**EXCERPT**
..............................

U.S. Predicting Steady Increase for Emissions
By ANDREW C. REVKIN
Published: March 3, 2007
The Bush administration estimates that emissions by the United States of gases that contribute to global warming will grow nearly as fast through the next decade as they did the previous decade, according to a long-delayed report being completed for the United Nations.
The document, the United States Climate Action Report, emphasizes that the projections show progress toward a goal Mr. Bush laid out in a 2002 speech: that emissions of carbon dioxide and other greenhouse gases grow at a slower rate than the economy. Since that speech, he has repeated his commitment to lessening “greenhouse gas intensity” without imposing formal limits on the gases....When shown the report, an assortment of experts on climate trends and policy described the projected emissions as unacceptable given the rising evidence of risks from unabated global warming.

..............................

**GIVEN MATERIAL**

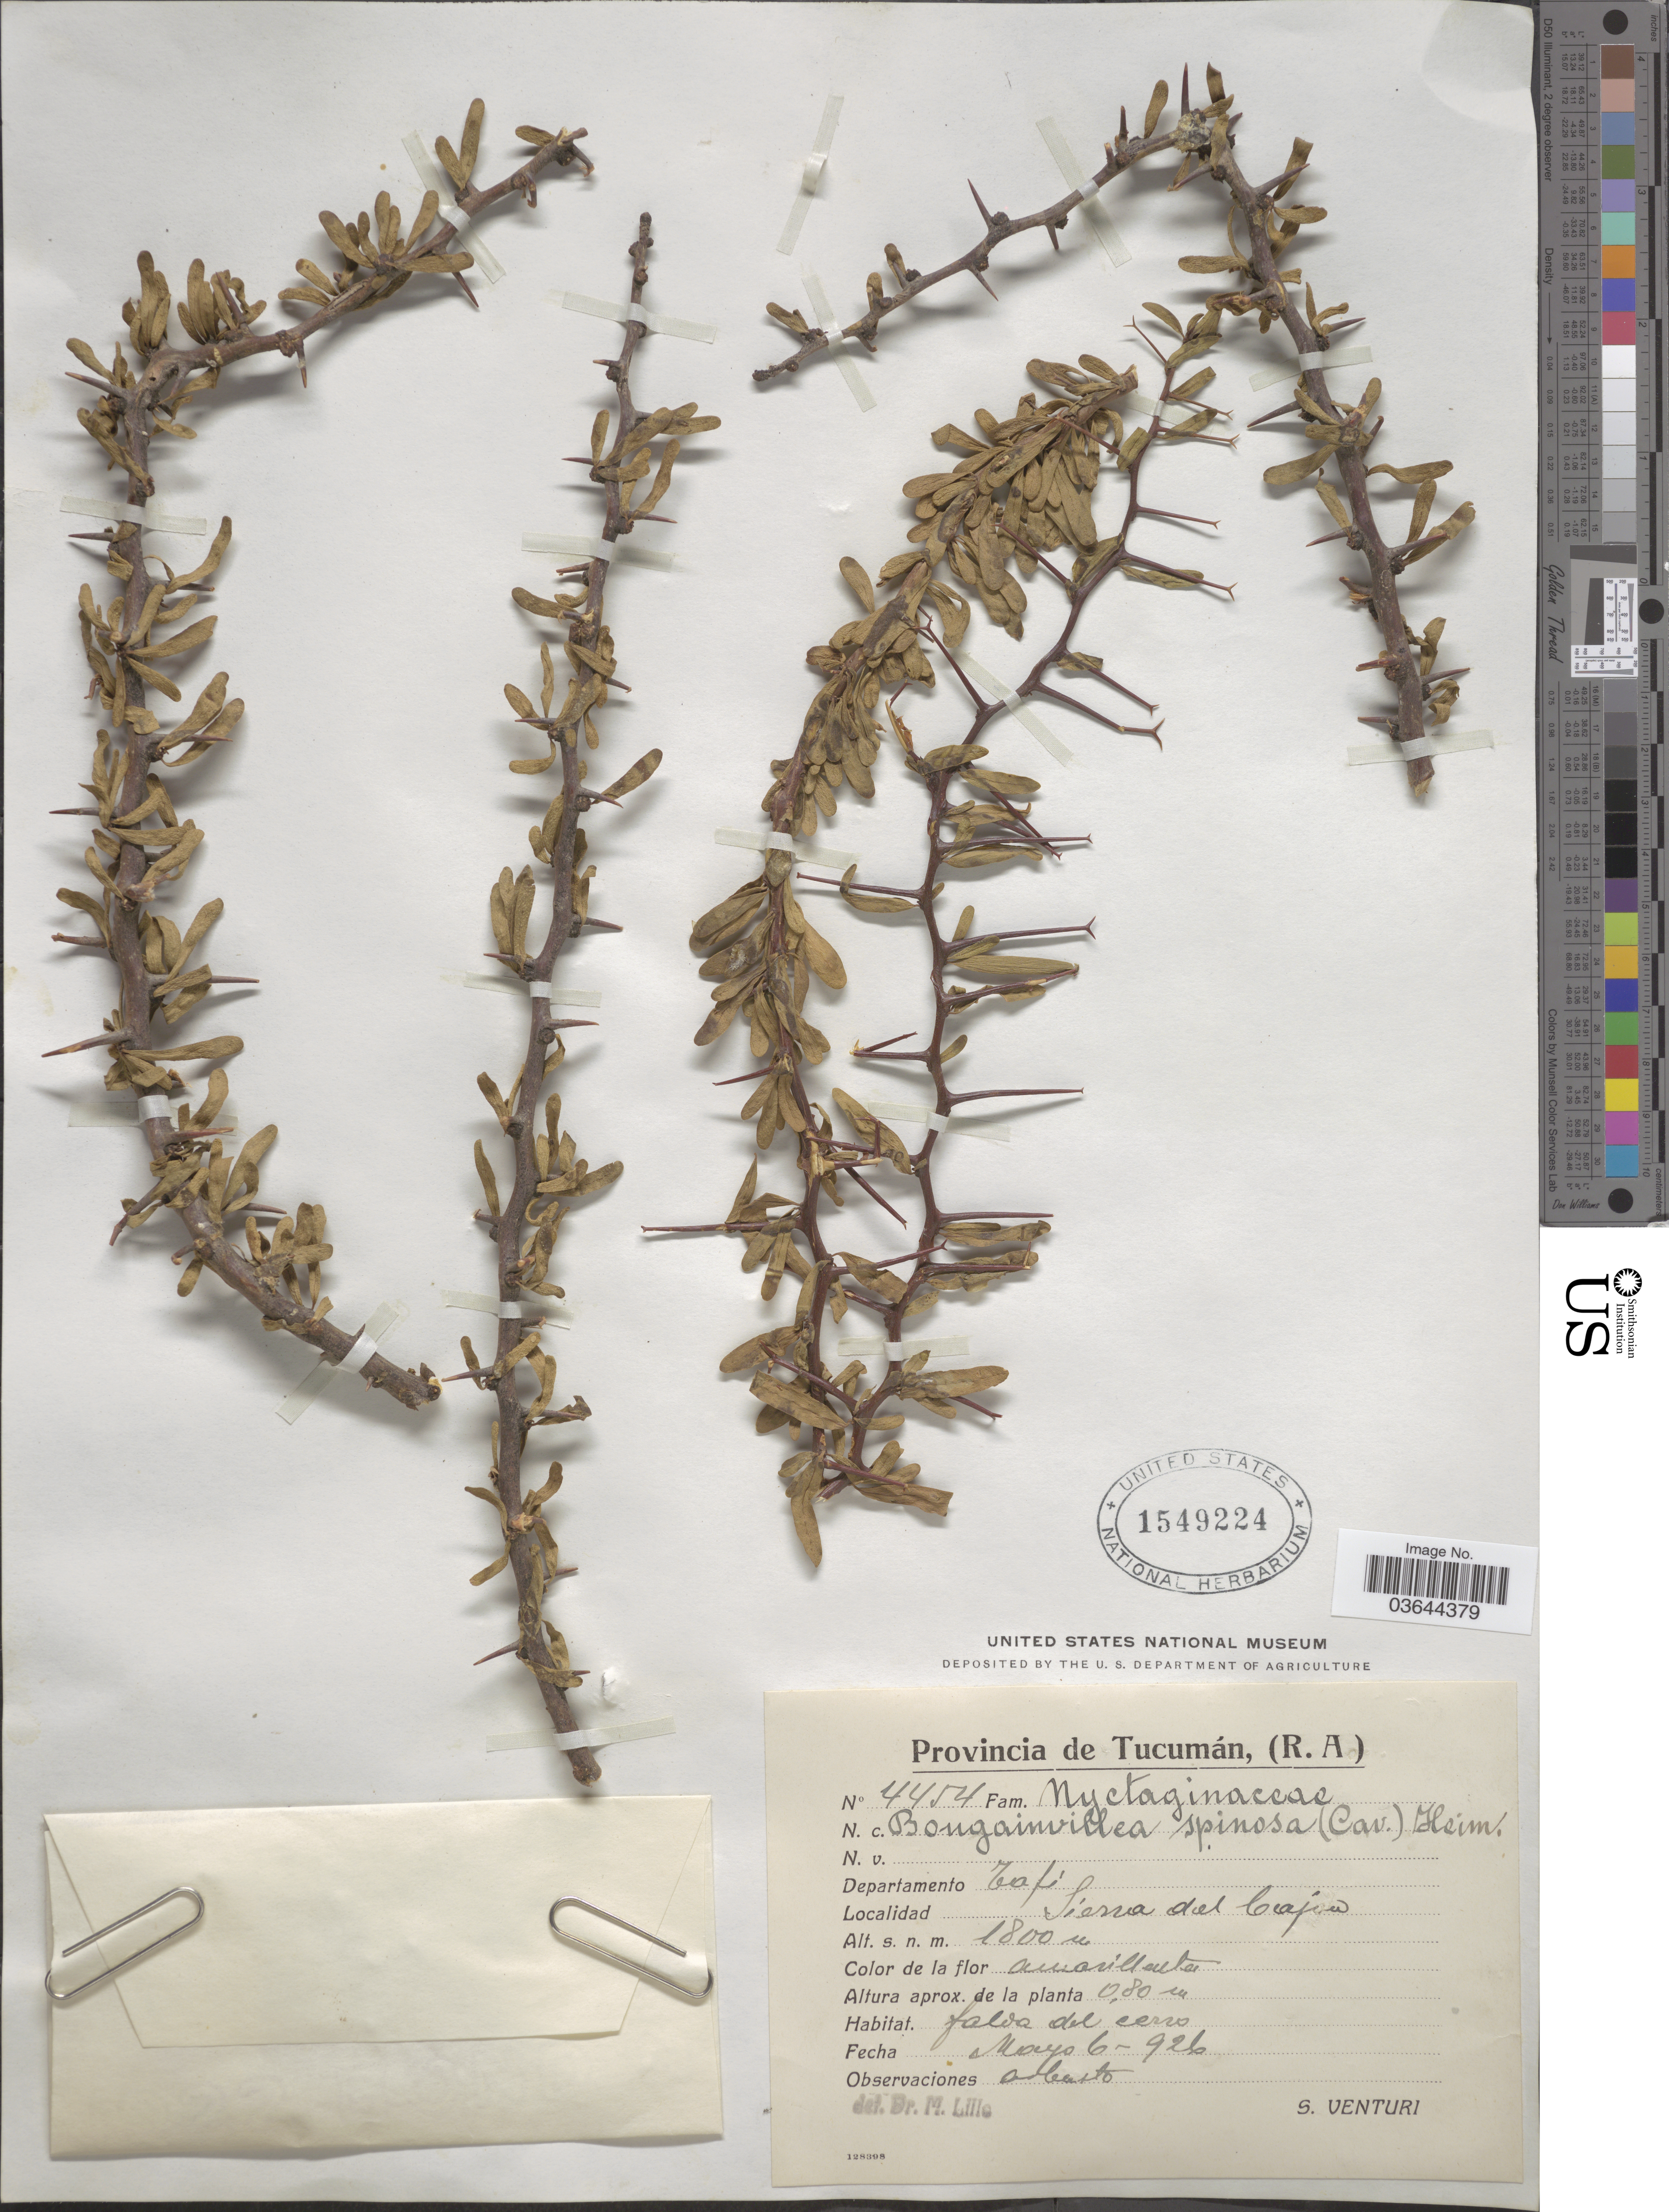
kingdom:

..............................

**INSTRUCTIONS**
1) Reproduce, without alteration, the passage of the emissions article that opens with the words containing "U.S. Predicting Steady" and closes with "the United Nations.".
2) What is the name of the report described in the emissions article as being completed for the United Nations?

**SOLUTIONS BY TASK**
1)
U.S. Predicting Steady Increase for Emissions
By ANDREW C. REVKIN
Published: March 3, 2007
The Bush administration estimates that emissions by the United States of gases that contribute to global warming will grow nearly as fast through the next decade as they did the previous decade, according to a long-delayed report being completed for the United Nations.

2) The United States Climate Action Report.